CN-120726543-B - Video data processing method, device and system for self-adaptive evolution
Abstract
The application discloses a video data processing method, device and system with self-adaptive evolution, and relates to the field of electric digital data processing. The method comprises the steps of determining a data distribution feature vector of target video data, retrieving a target model parameter set in an action space according to the data distribution feature vector and a preset model framework, wherein the action space comprises a plurality of groups of selectable model parameter sets, generating model parameter description information according to the preset model framework and the target model parameter set, and sending the model parameter description information to terminal equipment, wherein the model parameter description information is used for adjusting a video data processing model deployed in the terminal equipment to obtain the target video data processing model. The application solves the technical problem of low model data processing efficiency caused by adopting a static data processing model in the related technology.
Inventors
- SUN HAO
- WU DONG
- LI XUELONG
- HE ZHONGJIANG
- ZHOU XUYANG
Assignees
- 中电信人工智能科技(北京)有限公司
Dates
- Publication Date
- 20260512
- Application Date
- 20250828
Claims (11)
- 1. A method of adaptively evolving video data processing, comprising: determining a data distribution feature vector of target video data, wherein the data distribution feature vector is used for representing a first data feature of the target video data, and the first data feature comprises at least one of category distribution entropy, a data processing difficulty evaluation result and spatial resolution, and the data processing difficulty evaluation result is determined by the following steps: Determining a second data characteristic of the target video data, wherein the second data characteristic comprises at least one of image entropy, gradient magnitude; Processing the second data features through a difficulty classifier to obtain the data processing difficulty evaluation result of the target video data, wherein the data processing difficulty evaluation result comprises difficult processing data and easy processing data; Searching in an action space according to the data distribution feature vector and a preset model framework to obtain a target model parameter set, wherein the action space comprises a plurality of groups of selectable model parameter sets; Generating model parameter description information according to the preset model architecture and the target model parameter set; And sending the model parameter description information to terminal equipment, wherein the model parameter description information is used for adjusting a video data processing model deployed in the terminal equipment to obtain a target video data processing model.
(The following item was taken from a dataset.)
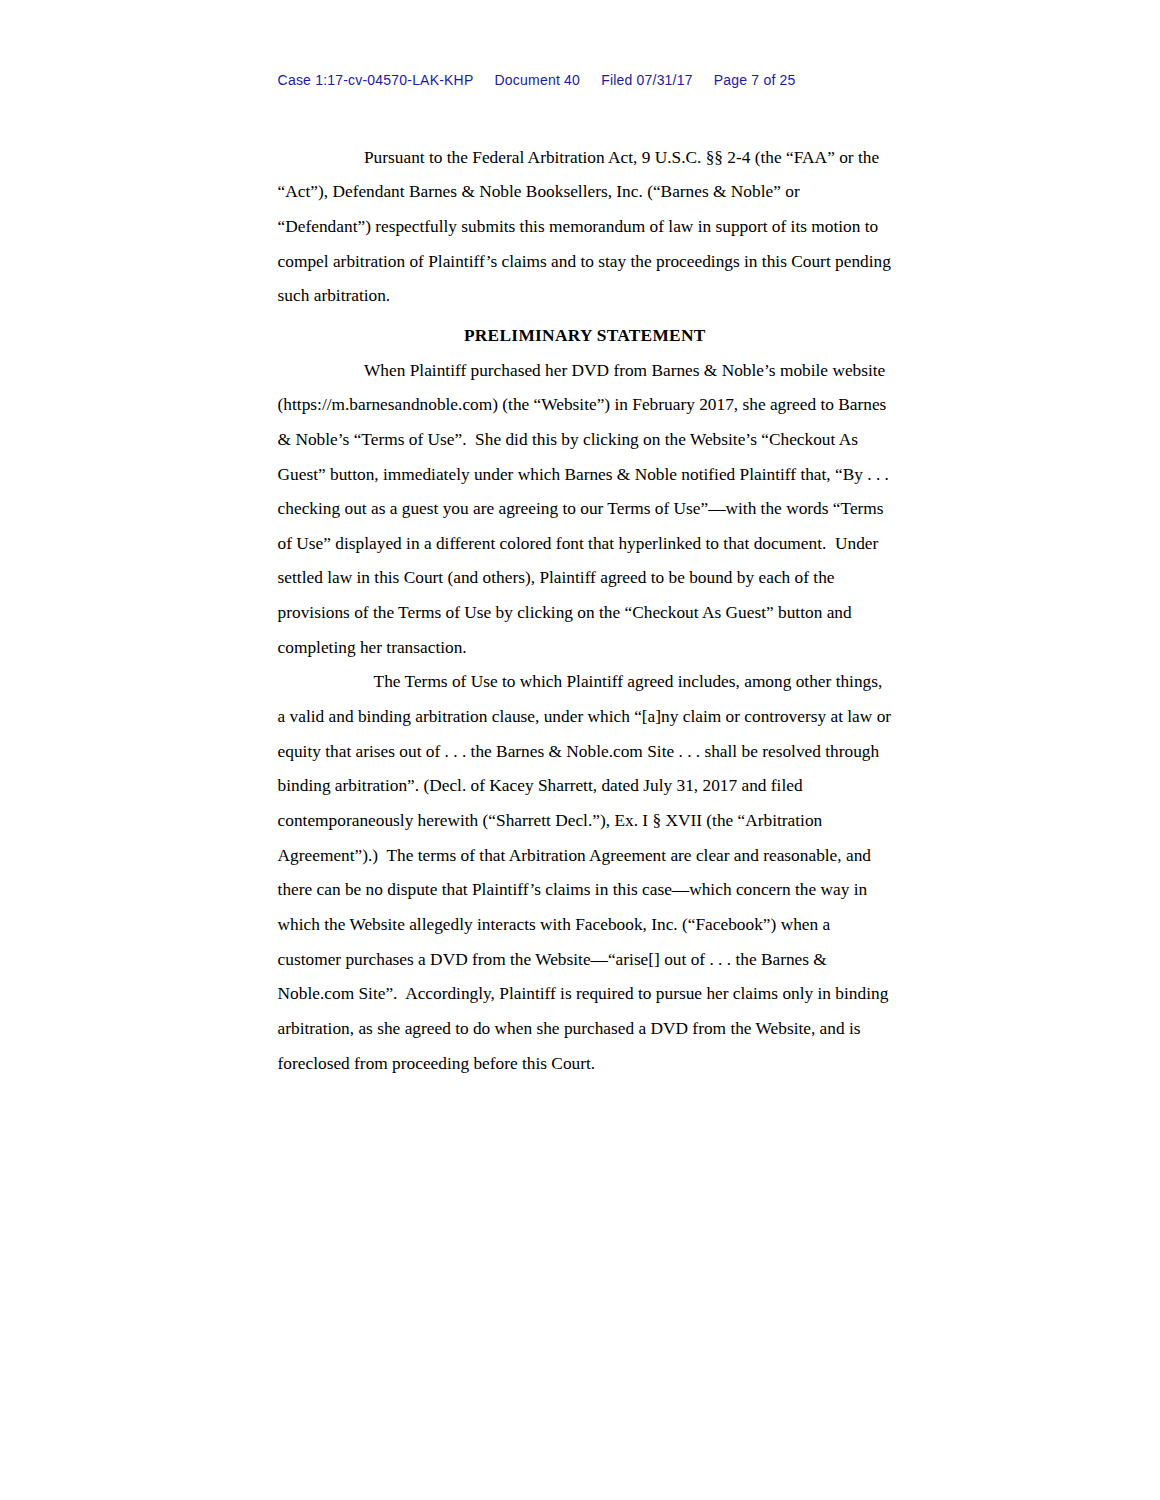Case 1:17-cv-04570-LAK-KHP Document 40 Filed 07/31/17 Page 7 of 25
Pursuant to the Federal Arbitration Act, 9 U.S.C. §§ 2-4 (the “FAA” or the “Act”), Defendant Barnes & Noble Booksellers, Inc. (“Barnes & Noble” or “Defendant”) respectfully submits this memorandum of law in support of its motion to compel arbitration of Plaintiff’s claims and to stay the proceedings in this Court pending such arbitration.
PRELIMINARY STATEMENT
When Plaintiff purchased her DVD from Barnes & Noble’s mobile website (https://m.barnesandnoble.com) (the “Website”) in February 2017, she agreed to Barnes & Noble’s “Terms of Use”. She did this by clicking on the Website’s “Checkout As Guest” button, immediately under which Barnes & Noble notified Plaintiff that, “By . . . checking out as a guest you are agreeing to our Terms of Use”—with the words “Terms of Use” displayed in a different colored font that hyperlinked to that document. Under settled law in this Court (and others), Plaintiff agreed to be bound by each of the provisions of the Terms of Use by clicking on the “Checkout As Guest” button and completing her transaction.
The Terms of Use to which Plaintiff agreed includes, among other things, a valid and binding arbitration clause, under which “[a]ny claim or controversy at law or equity that arises out of . . . the Barnes & Noble.com Site . . . shall be resolved through binding arbitration”. (Decl. of Kacey Sharrett, dated July 31, 2017 and filed contemporaneously herewith (“Sharrett Decl.”), Ex. I § XVII (the “Arbitration Agreement”).) The terms of that Arbitration Agreement are clear and reasonable, and there can be no dispute that Plaintiff’s claims in this case—which concern the way in which the Website allegedly interacts with Facebook, Inc. (“Facebook”) when a customer purchases a DVD from the Website—“arise[] out of . . . the Barnes & Noble.com Site”. Accordingly, Plaintiff is required to pursue her claims only in binding arbitration, as she agreed to do when she purchased a DVD from the Website, and is foreclosed from proceeding before this Court.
- 2. The method for adaptively evolving video data processing according to claim 1, further comprising: Determining a metadata processing model, and training the metadata processing model by adopting a data feature vector in a preset knowledge base; After training the metadata processing model, sending a first model parameter set of the metadata processing model to each terminal device, wherein the terminal device adjusts parameters of the target video data processing model deployed locally according to the first model parameter set, and trains the adjusted target video data processing model by using local data after adjustment to obtain a second model parameter set, and the second model parameter set comprises model parameters of the trained target video data processing model; Receiving a second model parameter set sent by each terminal device and data processing difficulty information of local data of the terminal device; Determining weights corresponding to the second model parameter sets of each group according to the data processing difficulty information, and carrying out weighted aggregation processing on the second model parameter sets of each group according to the weights to obtain a third model parameter set; And sending the third model parameter set to each terminal device, wherein the third model parameter set is used for updating the target video data processing model deployed on the local terminal device.
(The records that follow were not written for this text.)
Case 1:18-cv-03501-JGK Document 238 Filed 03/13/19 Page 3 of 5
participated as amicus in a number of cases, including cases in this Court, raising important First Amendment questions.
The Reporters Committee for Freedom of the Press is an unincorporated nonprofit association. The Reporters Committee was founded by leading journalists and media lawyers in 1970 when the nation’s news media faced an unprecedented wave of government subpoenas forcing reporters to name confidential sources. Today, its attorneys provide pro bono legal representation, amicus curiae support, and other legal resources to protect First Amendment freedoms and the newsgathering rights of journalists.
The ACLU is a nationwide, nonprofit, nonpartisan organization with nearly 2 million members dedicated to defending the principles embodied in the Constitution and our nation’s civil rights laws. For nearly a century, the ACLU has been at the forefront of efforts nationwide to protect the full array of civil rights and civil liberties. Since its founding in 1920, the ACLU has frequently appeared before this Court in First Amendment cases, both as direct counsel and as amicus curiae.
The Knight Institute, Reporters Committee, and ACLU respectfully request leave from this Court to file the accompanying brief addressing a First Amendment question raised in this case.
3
- 3. The method according to claim 2, wherein the predetermined knowledge base is configured to determine a similarity between the data feature vectors stored in the predetermined knowledge base, and to combine the data feature vectors having the similarity greater than a predetermined similarity threshold, the method further comprising: receiving a video data sample acquired by the terminal equipment, and determining a data feature vector of the video data sample; And storing the data characteristic vector of the video data sample into the preset knowledge base.
- 4. The method for adaptively evolving video data processing according to claim 1, further comprising: receiving a video data sample acquired by the terminal equipment, and storing the video data sample into a dynamic negative sample pool; And after the number of the video data samples stored in the dynamic negative sample pool meets a preset requirement, adjusting the preset model framework according to the video data samples in the dynamic negative sample pool.
- 5. The method for adaptively evolving video data processing according to claim 1, further comprising: determining the data processing difficulty evaluation result of each frame of image in the target video data; Determining computing power resource allocation information corresponding to the image according to the data processing difficulty evaluation result, wherein the computing power resource allocation information comprises computing power resources allocated when the terminal equipment calls the target video data processing model to process the image; and calling the target video processing model to process the target video data according to the computing power resource allocation information.
- 6. The video data processing method of claim 1, wherein the target video data processing model includes a three-dimensional convolution block therein, wherein the three-dimensional convolution block is configured to capture cross-frame motion features of the target video data from a spatial dimension and a temporal dimension.
- 7. An adaptively evolving video data processing device, comprising: the first processing module is used for determining a data distribution feature vector of target video data, wherein the data distribution feature vector is used for representing first data features of the target video data, and the first data features comprise at least one of category distribution entropy, a data processing difficulty evaluation result and spatial resolution, and the data processing difficulty evaluation result is determined by the following modes: Determining a second data characteristic of the target video data, wherein the second data characteristic comprises at least one of image entropy, gradient magnitude; Processing the second data features through a difficulty classifier to obtain the data processing difficulty evaluation result of the target video data, wherein the data processing difficulty evaluation result comprises difficult processing data and easy processing data; The second processing module is used for retrieving a target model parameter set in an action space according to the data distribution feature vector and a preset model framework, wherein the action space comprises a plurality of groups of selectable model parameter sets; The third processing module is used for generating model parameter description information according to the preset model architecture and the target model parameter set; and the fourth processing module is used for sending the model parameter description information to the terminal equipment, wherein the model parameter description information is used for adjusting a video data processing model deployed in the terminal equipment to obtain a target video data processing model.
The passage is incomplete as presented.